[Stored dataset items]
----------

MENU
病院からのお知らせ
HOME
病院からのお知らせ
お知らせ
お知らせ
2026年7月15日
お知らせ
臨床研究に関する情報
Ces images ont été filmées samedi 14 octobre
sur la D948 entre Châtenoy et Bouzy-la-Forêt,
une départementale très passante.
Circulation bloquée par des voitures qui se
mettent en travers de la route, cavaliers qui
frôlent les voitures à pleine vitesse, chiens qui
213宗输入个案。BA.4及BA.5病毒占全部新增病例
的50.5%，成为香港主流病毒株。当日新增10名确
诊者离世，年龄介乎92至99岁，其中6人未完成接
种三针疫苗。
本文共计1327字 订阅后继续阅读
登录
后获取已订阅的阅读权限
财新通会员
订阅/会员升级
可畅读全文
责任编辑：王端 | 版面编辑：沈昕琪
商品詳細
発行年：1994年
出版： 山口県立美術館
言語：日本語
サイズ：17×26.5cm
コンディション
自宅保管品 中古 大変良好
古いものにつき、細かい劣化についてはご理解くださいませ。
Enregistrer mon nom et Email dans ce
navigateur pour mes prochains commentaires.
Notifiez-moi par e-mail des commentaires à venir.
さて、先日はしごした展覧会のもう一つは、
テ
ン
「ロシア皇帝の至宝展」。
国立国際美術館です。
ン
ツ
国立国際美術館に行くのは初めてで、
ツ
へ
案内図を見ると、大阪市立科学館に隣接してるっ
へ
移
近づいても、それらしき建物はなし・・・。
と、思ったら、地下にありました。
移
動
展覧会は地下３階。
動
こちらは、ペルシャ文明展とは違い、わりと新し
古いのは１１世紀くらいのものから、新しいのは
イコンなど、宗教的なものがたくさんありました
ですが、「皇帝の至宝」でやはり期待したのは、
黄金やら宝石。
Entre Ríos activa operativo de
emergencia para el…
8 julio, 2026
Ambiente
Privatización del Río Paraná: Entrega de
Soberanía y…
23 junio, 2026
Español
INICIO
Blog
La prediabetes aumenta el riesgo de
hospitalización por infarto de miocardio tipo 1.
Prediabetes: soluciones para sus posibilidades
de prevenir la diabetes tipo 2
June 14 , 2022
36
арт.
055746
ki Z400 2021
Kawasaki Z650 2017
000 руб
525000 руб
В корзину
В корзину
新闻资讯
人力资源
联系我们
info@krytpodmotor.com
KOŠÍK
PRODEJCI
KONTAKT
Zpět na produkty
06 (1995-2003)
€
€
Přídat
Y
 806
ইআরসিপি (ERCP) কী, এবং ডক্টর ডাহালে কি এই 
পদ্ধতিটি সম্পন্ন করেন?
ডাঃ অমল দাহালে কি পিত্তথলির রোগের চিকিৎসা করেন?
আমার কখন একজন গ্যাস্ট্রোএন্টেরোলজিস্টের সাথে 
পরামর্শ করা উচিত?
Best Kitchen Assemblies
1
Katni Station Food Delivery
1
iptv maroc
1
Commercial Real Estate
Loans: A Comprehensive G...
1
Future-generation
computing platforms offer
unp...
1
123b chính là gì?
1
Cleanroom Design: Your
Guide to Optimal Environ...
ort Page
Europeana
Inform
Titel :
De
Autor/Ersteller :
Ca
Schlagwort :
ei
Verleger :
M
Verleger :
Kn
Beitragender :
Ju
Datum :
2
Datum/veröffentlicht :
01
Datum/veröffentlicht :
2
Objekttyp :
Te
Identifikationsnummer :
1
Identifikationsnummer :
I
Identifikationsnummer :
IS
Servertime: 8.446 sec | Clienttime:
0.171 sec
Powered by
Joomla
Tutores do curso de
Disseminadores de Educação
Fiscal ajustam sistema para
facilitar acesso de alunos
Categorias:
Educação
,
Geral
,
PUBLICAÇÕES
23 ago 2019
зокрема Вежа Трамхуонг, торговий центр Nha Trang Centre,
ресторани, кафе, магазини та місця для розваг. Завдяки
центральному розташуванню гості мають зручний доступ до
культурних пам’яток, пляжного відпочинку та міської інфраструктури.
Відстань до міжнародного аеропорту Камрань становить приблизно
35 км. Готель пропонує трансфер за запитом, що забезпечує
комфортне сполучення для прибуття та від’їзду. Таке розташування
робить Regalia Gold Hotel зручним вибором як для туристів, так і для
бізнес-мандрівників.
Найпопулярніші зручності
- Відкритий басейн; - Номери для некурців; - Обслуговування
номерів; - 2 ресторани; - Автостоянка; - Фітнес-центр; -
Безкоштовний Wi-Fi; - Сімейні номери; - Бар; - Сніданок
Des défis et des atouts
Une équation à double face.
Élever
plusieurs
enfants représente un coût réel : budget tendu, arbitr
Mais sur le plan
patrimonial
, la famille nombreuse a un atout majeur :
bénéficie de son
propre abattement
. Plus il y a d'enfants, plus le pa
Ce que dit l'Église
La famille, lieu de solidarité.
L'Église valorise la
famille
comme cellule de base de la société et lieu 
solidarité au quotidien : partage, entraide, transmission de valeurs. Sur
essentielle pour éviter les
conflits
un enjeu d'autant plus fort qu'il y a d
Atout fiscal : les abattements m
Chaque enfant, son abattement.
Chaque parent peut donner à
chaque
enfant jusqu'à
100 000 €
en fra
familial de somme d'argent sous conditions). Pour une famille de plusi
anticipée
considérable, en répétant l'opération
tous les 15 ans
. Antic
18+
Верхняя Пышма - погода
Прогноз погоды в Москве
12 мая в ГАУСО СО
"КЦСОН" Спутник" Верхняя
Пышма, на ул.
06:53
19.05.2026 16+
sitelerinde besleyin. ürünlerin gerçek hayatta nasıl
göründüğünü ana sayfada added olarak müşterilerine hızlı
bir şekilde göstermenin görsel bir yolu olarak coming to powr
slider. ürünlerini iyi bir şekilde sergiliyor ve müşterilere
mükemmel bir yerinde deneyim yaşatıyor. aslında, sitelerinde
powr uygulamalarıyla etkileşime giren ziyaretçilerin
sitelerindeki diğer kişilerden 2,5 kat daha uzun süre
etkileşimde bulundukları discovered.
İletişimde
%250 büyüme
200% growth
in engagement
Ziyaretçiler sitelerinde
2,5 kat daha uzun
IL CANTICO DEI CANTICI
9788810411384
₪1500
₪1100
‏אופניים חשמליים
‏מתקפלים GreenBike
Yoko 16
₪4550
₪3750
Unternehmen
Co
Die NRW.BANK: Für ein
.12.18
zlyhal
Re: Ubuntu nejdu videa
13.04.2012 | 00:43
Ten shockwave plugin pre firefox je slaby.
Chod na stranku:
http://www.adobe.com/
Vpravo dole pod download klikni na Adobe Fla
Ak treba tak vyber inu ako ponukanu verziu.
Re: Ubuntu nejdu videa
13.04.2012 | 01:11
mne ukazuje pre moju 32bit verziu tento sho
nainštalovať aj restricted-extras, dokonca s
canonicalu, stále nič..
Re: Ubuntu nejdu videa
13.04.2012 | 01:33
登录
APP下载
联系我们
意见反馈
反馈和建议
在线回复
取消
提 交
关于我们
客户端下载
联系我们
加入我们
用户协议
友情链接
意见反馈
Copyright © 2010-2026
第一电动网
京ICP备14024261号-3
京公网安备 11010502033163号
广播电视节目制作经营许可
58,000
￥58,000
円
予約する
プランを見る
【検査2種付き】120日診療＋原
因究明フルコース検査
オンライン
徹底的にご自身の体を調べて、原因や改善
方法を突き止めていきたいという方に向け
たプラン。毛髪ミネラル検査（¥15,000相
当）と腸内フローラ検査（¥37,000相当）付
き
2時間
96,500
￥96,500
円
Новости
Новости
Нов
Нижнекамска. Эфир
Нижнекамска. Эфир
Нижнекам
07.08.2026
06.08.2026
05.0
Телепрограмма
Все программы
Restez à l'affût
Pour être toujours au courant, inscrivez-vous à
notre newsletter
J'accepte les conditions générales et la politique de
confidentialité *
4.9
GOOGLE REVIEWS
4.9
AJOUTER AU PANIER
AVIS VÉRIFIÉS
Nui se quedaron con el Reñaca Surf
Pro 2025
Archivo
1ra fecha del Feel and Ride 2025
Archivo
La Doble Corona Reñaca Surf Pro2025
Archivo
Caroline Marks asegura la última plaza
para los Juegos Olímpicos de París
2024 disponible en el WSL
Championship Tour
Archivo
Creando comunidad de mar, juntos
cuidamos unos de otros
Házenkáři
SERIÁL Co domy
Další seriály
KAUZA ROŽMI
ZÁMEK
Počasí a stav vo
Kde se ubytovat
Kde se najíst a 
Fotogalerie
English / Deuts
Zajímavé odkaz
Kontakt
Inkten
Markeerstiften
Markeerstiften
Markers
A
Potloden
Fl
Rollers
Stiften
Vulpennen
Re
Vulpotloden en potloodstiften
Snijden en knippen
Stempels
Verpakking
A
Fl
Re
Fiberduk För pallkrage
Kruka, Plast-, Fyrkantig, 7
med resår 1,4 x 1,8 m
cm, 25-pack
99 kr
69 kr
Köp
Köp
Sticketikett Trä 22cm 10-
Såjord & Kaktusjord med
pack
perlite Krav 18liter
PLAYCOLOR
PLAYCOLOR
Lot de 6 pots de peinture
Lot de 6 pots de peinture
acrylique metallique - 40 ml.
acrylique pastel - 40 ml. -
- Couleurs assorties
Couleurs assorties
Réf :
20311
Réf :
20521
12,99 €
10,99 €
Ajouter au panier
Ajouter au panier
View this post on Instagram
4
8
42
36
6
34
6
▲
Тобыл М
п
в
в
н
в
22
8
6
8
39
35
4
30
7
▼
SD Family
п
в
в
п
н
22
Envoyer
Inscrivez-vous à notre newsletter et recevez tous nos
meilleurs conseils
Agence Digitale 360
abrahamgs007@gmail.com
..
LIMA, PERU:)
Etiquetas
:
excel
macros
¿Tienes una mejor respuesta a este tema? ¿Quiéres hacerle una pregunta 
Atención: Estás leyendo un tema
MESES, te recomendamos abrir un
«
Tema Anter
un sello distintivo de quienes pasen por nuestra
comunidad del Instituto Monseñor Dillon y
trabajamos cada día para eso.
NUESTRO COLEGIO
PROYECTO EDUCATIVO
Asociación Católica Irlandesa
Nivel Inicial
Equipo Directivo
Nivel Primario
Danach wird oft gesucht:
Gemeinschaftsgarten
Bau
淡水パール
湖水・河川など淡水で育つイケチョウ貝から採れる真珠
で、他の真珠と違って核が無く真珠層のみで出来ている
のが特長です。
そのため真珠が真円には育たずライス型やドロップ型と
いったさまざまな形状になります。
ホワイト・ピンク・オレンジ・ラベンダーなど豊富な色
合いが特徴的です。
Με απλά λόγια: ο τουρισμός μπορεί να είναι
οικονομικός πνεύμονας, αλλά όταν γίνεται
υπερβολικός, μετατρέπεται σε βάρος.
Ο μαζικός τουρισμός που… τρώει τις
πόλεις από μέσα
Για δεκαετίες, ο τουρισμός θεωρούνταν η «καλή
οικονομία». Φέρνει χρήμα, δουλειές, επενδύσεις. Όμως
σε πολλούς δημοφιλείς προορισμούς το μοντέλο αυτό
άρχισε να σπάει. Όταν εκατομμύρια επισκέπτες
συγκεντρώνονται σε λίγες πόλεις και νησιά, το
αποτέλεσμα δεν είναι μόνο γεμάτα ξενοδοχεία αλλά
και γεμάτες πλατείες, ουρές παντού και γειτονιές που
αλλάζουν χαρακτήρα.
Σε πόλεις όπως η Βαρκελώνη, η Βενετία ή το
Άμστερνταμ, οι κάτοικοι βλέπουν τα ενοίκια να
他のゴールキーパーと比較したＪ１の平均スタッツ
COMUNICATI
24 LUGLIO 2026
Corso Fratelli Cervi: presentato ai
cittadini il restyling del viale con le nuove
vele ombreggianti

----------

TASK GOAL: Among the records above, only the lines between the line holding "本文共计1327字 订阅后继续阅读" and the line holding "Privatización del Río Paraná: Entrega de", inclusive, are to be output, exactly as written.

SOLUTION TO THE PROBLEM:
本文共计1327字 订阅后继续阅读
登录
后获取已订阅的阅读权限
财新通会员
订阅/会员升级
可畅读全文
责任编辑：王端 | 版面编辑：沈昕琪
商品詳細
発行年：1994年
出版： 山口県立美術館
言語：日本語
サイズ：17×26.5cm
コンディション
自宅保管品 中古 大変良好
古いものにつき、細かい劣化についてはご理解くださいませ。
Enregistrer mon nom et Email dans ce
navigateur pour mes prochains commentaires.
Notifiez-moi par e-mail des commentaires à venir.
さて、先日はしごした展覧会のもう一つは、
テ
ン
「ロシア皇帝の至宝展」。
国立国際美術館です。
ン
ツ
国立国際美術館に行くのは初めてで、
ツ
へ
案内図を見ると、大阪市立科学館に隣接してるっ
へ
移
近づいても、それらしき建物はなし・・・。
と、思ったら、地下にありました。
移
動
展覧会は地下３階。
動
こちらは、ペルシャ文明展とは違い、わりと新し
古いのは１１世紀くらいのものから、新しいのは
イコンなど、宗教的なものがたくさんありました
ですが、「皇帝の至宝」でやはり期待したのは、
黄金やら宝石。
Entre Ríos activa operativo de
emergencia para el…
8 julio, 2026
Ambiente
Privatización del Río Paraná: Entrega de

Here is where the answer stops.